··· EXTRACT TO READ ···
Long Hours, Low Pay, Loneliness and a Booming Industry
For 15 years, Yvette Dessin spent long work days with her elderly patients, accompanying them on walks, cooking them meals and bathing those who needed that most intimate kind of care. If a patient died, Ms. Dessin and her adult daughter attended the funeral services to pay their respects.
Ms. Dessin worked up to 60 hours a week as a home health aide, her daughter said, making minimum wage. She often worried about being able to pay the mortgage on her Queens home. She was one of roughly 2.4 million home care workers in the United States — most of them low-income women of color and many of them immigrants — who assist elderly or disabled patients in private residences or group homes.
The industry is in the midst of enormous growth. By 2030, 21 percent of the American population will be at the retirement age, up from 15 percent in 2014, and older adults have long been moving away from institutionalized care. In a 2018 AARP survey, 76 percent of those ages 50 and older said they preferred to remain in their current residence as they age. In 2019, national spending on home health care reached a high of $113.5 billion, a 40 percent increase from 2013, according to the most recent data from the Centers for Medicare and Medicaid Services.
The ranks of home care aides are expected to grow by more than those of any other job in the next decade, according to the Bureau of Labor Statistics. It’s also among the lowest paying occupations on the list.
Nearly one in five aides lives below the poverty line. In six states, the average hourly wage for home care aides is less than $11, and nationally, the median pay has increased just $1.75 an hour over the last decade, when adjusted for inflation.
··· MATERIAL SHOWN ···
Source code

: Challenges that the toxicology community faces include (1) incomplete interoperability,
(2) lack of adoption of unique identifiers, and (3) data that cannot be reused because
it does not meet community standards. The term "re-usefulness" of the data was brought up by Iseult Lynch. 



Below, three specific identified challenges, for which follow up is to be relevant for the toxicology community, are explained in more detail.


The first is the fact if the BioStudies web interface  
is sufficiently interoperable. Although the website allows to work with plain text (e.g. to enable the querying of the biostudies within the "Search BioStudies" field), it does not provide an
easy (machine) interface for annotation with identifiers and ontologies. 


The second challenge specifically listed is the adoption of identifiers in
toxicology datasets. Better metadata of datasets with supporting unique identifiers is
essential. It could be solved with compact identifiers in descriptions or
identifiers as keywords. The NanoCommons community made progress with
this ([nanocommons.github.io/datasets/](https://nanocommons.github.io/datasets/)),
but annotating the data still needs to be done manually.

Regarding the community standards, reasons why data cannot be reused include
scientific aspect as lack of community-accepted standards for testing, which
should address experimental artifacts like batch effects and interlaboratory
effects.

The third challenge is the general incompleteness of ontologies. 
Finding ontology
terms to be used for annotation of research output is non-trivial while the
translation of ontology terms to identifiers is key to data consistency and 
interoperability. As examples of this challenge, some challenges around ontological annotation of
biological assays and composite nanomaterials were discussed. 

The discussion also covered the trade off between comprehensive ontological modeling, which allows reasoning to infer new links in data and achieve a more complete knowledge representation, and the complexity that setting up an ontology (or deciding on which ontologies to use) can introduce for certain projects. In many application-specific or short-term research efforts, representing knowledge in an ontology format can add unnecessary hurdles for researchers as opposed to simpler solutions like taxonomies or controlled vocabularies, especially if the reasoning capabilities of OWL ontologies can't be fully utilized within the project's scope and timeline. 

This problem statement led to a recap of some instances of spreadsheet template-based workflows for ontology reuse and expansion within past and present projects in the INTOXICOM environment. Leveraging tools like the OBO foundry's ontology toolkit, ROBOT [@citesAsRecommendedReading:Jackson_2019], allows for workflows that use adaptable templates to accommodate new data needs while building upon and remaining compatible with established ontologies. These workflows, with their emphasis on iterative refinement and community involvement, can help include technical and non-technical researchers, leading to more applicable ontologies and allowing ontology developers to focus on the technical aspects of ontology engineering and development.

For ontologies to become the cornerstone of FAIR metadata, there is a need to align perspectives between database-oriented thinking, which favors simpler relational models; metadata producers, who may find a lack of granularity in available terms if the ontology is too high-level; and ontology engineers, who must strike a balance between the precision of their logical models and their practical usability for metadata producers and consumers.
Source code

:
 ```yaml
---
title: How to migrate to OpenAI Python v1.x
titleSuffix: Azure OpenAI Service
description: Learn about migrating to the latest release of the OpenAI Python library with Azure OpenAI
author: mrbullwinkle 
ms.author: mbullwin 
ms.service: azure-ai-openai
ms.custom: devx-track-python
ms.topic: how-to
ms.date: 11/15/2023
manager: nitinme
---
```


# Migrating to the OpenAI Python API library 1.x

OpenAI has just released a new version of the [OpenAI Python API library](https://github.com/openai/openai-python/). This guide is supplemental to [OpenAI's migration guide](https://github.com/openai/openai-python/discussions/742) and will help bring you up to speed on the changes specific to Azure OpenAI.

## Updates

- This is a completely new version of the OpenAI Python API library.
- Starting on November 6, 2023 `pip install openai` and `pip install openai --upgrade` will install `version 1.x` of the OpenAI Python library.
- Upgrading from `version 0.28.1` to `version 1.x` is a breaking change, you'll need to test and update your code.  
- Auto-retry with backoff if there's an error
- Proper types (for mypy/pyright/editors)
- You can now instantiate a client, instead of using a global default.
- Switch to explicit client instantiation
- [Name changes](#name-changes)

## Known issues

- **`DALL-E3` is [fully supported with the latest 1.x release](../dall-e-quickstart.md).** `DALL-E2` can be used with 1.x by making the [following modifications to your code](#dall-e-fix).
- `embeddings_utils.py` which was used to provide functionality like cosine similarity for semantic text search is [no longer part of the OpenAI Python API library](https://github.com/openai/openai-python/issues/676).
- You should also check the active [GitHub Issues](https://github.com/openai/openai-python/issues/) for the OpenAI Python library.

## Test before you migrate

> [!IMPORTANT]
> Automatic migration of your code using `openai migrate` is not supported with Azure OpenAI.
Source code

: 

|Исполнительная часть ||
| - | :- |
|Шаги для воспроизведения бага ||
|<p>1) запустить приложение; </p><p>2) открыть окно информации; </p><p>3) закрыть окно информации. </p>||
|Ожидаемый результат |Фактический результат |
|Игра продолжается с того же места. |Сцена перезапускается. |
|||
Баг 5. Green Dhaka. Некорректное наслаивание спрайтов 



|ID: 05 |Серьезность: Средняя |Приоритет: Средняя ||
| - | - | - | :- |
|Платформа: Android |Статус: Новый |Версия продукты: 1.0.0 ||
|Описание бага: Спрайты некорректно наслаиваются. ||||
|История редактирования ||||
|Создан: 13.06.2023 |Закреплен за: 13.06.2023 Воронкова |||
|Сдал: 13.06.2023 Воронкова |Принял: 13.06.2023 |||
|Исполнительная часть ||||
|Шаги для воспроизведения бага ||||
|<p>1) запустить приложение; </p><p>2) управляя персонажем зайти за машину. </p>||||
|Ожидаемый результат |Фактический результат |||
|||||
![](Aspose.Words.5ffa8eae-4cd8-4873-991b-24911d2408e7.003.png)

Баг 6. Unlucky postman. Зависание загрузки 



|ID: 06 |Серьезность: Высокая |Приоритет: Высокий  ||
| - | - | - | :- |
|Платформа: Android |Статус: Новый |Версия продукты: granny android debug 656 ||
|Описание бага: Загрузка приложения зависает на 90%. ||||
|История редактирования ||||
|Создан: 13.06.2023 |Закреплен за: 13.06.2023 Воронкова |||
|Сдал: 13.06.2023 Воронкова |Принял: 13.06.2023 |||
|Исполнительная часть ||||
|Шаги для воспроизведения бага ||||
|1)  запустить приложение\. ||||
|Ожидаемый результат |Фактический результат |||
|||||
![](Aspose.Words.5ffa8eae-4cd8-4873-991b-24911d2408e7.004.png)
···
> **TRY IT**
Can you write out the article on home care workers from "Long Hours, Low" to "pay their respects."? The items have nothing to do with the article on home care workers.

> **SOLUTION**
Long Hours, Low Pay, Loneliness and a Booming Industry
For 15 years, Yvette Dessin spent long work days with her elderly patients, accompanying them on walks, cooking them meals and bathing those who needed that most intimate kind of care. If a patient died, Ms. Dessin and her adult daughter attended the funeral services to pay their respects.